Yuni mengangguk dan membiarkan Anya pergi ke ruangan yang dimaksud, dan dia melanjutkan pekerjaannya lagi
Anya melihat ruangan meeting yang disulap jadi ruangan ramah tamah dengan calon brand Ambassador itu sudah terlihat rapi, kursinya pun dibuat seperti letter U seperti permintaan bos. Dari pihak Royal Persada yang akan bertemu calon brand Ambassador itu Ya shaka Demian dan Anya, karena Shaka ingin melihat langsung orang yang akan dipilihnya, dia tidak mau hanya anak buahnya saja yang turun. Sebenarnya peran Anya sebagai pengamat saja, dia akan memberikan masukan dan yang menentukan tetap Shaka. Sedangkan dari pihak artis biasanya mereka datang bersama asisten atau manajer pribadinya. Jadi di dalam ruangan itu nanti akan berisi sekitar enam atau paling banyak tujuh orang.
Anya mengecek sajian untuk para tamu dan juga pendingin ruangan supaya suhunya jangan terlalu dingin.
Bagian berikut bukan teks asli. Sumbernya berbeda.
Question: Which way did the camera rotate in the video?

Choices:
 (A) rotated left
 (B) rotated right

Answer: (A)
Setelah melihat semua sudah sempurna dia pun keluar dari ruangan tersebut menuju ruangan Shaka untuk melaporkan keadaan ruangan tersebut.
Ketika hanya masuk ke dalam ruangan Shaka, Demian dan Shaka sedang ngobrol, tapi mereka tetap memberi atensi dengan kedatangan Anya.
"Gimana, Nya?" tanya Demian.
"Udah ready Pak."
"Hmm. Mereka udah di jalan?"
"Sudah, yang duluan datang kan namanya Ervina, yang artis sinetron itu, yang kedua nanti ada Talita, yang ketiga Dona Alamanda, yang keempat Juwita, terus yang terakhir Mita Larissa."
"Baik-baik ke gaet, Ka, Selain kandidat BA, bisa kali jadi kandidat mantu Ibu Jeje," goda Demian.
"Oh ini sekalian cari istri Pak? Ta'aruf maksudnya?"
Shaka memutar bola matanya malas mendengar ucapan Anya yang langsung termakan dengan provokasi dari Demian.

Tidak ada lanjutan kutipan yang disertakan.